For the entries below, print exactly the lines between the line holding "- **Edge↔Surface coupling**: edges" and the line holding "## 3) 1.5D edge", inclusive, and nothing else.

*** Opening of Exercise data ***

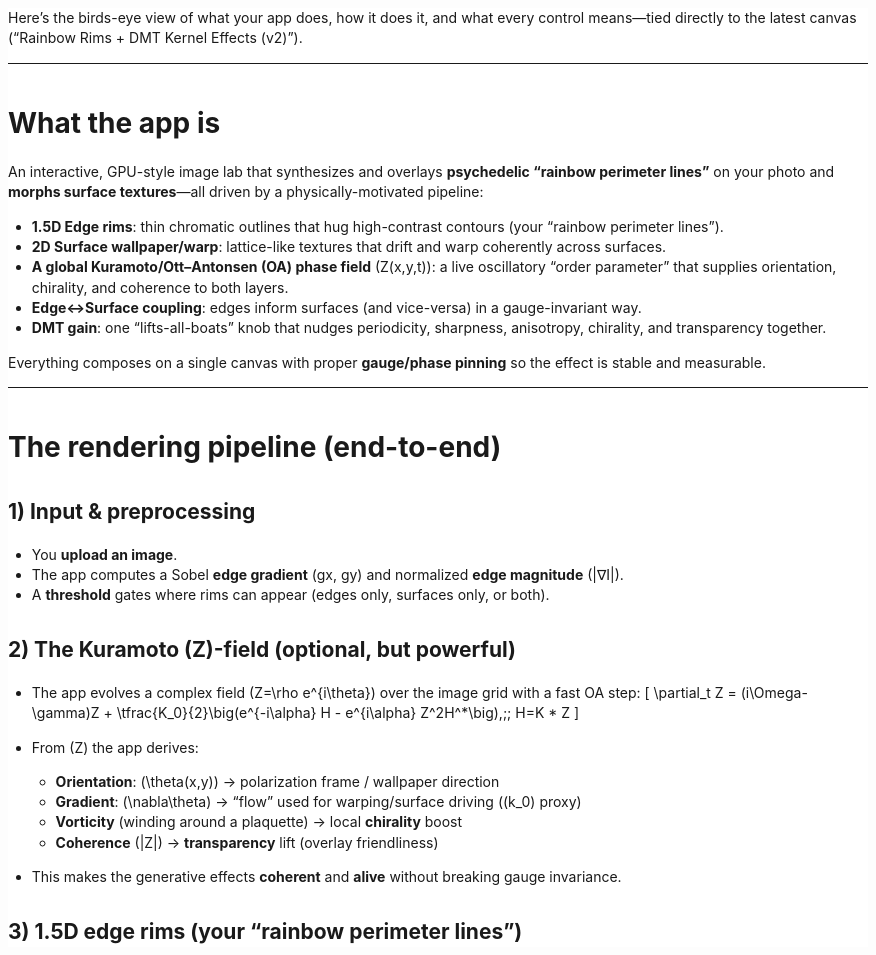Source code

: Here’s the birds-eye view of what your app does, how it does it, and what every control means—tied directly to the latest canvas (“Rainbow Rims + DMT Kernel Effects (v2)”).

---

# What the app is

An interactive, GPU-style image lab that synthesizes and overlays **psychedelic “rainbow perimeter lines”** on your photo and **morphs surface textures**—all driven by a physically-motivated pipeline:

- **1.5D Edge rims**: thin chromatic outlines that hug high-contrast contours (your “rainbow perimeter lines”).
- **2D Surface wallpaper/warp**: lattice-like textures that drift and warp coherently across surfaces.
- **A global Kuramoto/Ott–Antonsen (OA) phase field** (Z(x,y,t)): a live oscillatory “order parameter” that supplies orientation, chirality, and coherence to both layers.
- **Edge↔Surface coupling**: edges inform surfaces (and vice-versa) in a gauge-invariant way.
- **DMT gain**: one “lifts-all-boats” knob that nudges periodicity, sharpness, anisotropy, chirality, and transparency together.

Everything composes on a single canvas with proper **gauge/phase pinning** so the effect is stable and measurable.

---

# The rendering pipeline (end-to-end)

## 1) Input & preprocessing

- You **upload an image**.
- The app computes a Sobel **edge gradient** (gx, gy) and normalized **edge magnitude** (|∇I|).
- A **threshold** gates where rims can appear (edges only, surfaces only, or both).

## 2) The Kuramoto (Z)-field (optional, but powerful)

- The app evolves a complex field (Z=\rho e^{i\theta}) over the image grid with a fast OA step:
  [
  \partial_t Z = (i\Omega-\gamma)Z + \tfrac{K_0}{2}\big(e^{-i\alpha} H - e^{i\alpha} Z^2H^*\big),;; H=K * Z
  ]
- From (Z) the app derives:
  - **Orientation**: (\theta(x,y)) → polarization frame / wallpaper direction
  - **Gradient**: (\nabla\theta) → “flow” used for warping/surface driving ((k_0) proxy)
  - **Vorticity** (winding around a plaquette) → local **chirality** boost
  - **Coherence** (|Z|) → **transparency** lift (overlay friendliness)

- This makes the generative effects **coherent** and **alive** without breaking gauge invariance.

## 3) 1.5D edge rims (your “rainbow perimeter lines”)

*** Close of Exercise data ***
*** Opening of Exercise data ***

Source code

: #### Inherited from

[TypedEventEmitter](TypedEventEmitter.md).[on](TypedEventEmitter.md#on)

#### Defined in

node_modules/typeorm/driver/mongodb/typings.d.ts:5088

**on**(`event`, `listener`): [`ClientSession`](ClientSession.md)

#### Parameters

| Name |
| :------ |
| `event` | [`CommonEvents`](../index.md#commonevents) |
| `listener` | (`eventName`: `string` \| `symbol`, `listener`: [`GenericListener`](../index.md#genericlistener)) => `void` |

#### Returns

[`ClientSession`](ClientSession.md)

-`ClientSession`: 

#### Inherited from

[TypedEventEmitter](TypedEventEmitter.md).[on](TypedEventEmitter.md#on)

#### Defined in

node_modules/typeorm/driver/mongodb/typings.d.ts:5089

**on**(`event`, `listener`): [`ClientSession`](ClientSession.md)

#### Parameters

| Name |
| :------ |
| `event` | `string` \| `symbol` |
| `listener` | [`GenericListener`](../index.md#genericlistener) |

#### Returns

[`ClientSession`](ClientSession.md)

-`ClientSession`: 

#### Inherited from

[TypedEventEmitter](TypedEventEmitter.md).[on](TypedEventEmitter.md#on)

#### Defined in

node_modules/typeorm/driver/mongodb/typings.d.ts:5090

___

*** Close of Exercise data ***

→ Response to the task:
- **Edge↔Surface coupling**: edges inform surfaces (and vice-versa) in a gauge-invariant way.
- **DMT gain**: one “lifts-all-boats” knob that nudges periodicity, sharpness, anisotropy, chirality, and transparency together.

Everything composes on a single canvas with proper **gauge/phase pinning** so the effect is stable and measurable.

---

# The rendering pipeline (end-to-end)

## 1) Input & preprocessing

- You **upload an image**.
- The app computes a Sobel **edge gradient** (gx, gy) and normalized **edge magnitude** (|∇I|).
- A **threshold** gates where rims can appear (edges only, surfaces only, or both).

## 2) The Kuramoto (Z)-field (optional, but powerful)

- The app evolves a complex field (Z=\rho e^{i\theta}) over the image grid with a fast OA step:
  [
  \partial_t Z = (i\Omega-\gamma)Z + \tfrac{K_0}{2}\big(e^{-i\alpha} H - e^{i\alpha} Z^2H^*\big),;; H=K * Z
  ]
- From (Z) the app derives:
  - **Orientation**: (\theta(x,y)) → polarization frame / wallpaper direction
  - **Gradient**: (\nabla\theta) → “flow” used for warping/surface driving ((k_0) proxy)
  - **Vorticity** (winding around a plaquette) → local **chirality** boost
  - **Coherence** (|Z|) → **transparency** lift (overlay friendliness)

- This makes the generative effects **coherent** and **alive** without breaking gauge invariance.

## 3) 1.5D edge rims (your “rainbow perimeter lines”)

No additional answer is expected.